(Data excerpts begins)

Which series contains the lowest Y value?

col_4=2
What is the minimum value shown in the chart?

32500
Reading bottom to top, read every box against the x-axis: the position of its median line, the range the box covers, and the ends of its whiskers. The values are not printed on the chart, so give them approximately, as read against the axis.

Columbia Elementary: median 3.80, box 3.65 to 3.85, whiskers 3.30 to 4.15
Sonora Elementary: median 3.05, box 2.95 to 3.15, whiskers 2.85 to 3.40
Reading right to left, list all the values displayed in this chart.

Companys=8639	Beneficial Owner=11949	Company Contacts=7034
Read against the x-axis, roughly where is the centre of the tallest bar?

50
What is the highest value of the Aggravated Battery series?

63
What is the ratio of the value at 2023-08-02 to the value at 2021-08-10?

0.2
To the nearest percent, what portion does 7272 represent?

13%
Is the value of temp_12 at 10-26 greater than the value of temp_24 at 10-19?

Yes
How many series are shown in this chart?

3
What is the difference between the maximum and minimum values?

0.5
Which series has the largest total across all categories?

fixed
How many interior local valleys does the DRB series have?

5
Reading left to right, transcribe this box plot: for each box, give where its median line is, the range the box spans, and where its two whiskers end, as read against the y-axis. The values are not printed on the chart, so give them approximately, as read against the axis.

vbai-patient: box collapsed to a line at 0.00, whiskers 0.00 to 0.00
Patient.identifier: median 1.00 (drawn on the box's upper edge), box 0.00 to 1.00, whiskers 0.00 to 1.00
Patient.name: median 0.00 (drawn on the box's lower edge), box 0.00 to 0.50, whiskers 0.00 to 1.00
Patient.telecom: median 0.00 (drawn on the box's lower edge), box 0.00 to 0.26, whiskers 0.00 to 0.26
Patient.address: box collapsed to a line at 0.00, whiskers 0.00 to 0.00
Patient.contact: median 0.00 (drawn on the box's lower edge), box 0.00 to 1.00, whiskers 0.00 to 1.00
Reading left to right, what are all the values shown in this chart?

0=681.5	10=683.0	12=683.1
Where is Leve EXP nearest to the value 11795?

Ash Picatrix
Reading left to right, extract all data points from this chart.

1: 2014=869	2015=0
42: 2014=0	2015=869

(Data excerpts ends)

§ **What is required**
State how many lines above contain the string "series", treating uppercase and lowercase as different. Give only the number.

§ **Answer for the task**
5